(Stored data entries)
****************

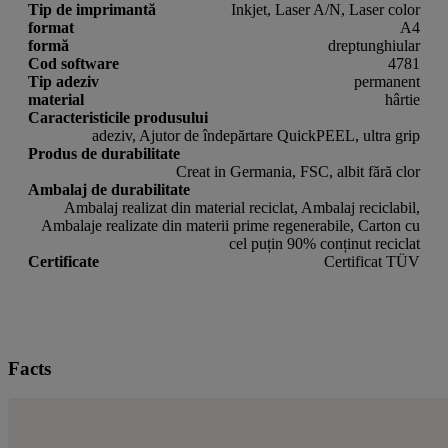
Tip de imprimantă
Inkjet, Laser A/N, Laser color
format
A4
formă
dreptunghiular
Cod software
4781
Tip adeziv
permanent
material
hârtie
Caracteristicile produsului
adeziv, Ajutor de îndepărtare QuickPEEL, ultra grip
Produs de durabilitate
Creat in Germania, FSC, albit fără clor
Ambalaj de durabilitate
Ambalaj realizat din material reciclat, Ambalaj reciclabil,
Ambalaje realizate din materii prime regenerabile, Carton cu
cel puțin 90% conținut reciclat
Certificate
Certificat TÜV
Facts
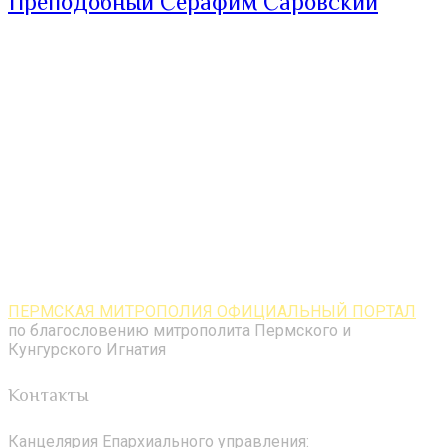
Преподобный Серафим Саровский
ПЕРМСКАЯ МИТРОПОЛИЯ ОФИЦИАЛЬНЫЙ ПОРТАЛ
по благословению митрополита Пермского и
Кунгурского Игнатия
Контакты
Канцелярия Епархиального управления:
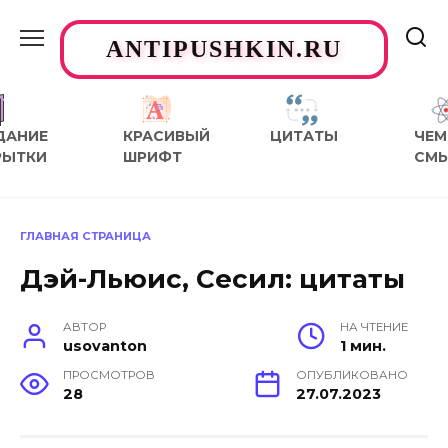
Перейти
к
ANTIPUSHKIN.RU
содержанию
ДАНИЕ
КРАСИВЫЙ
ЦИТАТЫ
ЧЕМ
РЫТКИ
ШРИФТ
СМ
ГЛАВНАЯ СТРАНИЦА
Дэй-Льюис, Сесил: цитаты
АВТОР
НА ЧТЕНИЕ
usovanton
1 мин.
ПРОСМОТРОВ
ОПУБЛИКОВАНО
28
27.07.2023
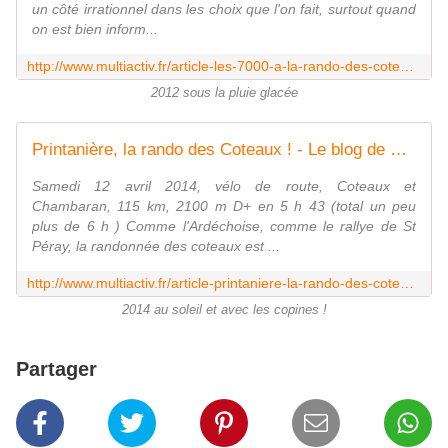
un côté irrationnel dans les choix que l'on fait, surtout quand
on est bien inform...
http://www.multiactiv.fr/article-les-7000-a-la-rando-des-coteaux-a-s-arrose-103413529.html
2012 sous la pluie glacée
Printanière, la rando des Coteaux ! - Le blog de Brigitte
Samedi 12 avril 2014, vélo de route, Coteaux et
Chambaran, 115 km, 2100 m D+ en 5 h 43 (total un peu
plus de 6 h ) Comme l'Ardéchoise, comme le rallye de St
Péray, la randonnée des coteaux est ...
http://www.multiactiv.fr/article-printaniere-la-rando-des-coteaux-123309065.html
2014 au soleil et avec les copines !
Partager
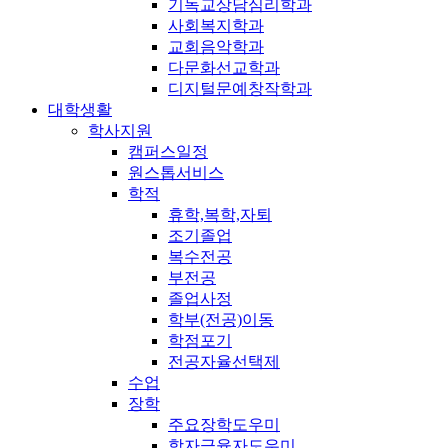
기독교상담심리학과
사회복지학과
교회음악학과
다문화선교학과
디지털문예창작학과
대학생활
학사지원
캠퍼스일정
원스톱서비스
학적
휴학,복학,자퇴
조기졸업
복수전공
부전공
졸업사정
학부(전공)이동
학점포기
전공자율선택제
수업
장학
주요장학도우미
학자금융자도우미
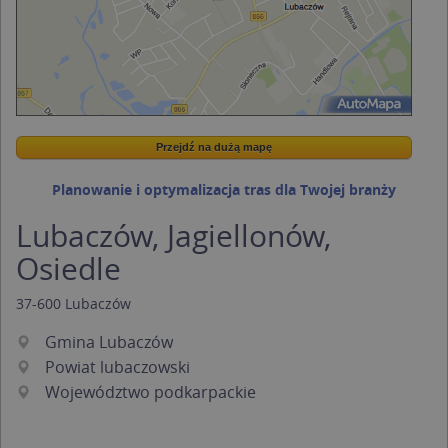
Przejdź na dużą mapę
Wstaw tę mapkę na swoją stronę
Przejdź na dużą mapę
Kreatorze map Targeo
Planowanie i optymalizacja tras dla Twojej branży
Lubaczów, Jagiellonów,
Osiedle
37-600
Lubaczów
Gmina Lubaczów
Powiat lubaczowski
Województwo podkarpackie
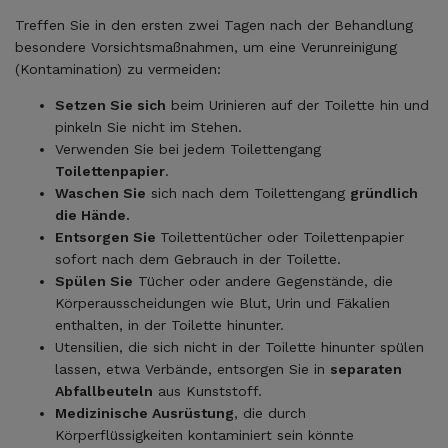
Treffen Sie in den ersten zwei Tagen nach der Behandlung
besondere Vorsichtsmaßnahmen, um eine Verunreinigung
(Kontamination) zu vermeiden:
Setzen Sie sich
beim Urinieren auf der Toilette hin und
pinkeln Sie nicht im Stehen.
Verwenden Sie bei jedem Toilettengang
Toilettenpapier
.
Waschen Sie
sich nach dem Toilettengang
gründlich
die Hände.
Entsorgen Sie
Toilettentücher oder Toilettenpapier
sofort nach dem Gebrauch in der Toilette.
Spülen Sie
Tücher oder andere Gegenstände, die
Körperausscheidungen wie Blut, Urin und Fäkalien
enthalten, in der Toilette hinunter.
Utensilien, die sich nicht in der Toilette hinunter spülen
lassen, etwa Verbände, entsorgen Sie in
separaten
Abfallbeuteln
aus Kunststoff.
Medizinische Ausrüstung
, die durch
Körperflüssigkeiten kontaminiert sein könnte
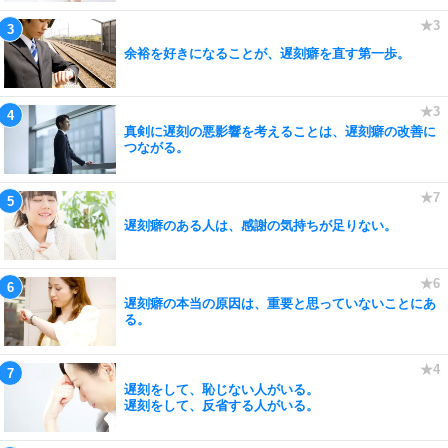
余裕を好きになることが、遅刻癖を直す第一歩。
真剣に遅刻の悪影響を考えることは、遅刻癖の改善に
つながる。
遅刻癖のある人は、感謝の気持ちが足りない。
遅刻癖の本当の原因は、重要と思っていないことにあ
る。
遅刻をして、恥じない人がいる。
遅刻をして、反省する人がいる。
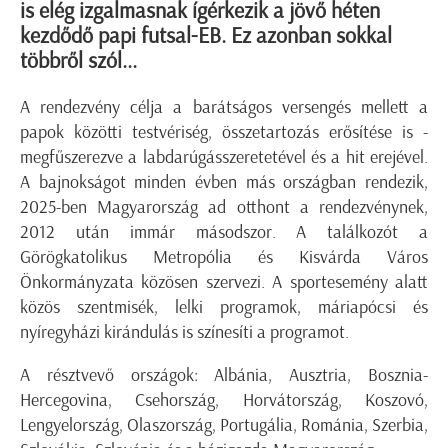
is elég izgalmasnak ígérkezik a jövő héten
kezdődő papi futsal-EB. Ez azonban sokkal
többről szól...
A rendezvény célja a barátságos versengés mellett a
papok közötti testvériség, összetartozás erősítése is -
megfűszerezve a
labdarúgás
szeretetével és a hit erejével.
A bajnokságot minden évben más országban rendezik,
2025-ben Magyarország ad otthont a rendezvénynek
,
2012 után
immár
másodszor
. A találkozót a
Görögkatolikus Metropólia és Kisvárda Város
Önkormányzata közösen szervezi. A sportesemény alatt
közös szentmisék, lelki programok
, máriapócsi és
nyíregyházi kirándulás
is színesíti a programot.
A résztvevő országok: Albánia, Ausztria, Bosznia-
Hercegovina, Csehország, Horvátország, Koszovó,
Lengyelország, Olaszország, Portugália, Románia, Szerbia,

****************

• [What is required]:
Where in the entries above does the word "Toilettengang" appear? Copy each line that has it.

• [Answer to the exercise]:
Verwenden Sie bei jedem Toilettengang
sich nach dem Toilettengang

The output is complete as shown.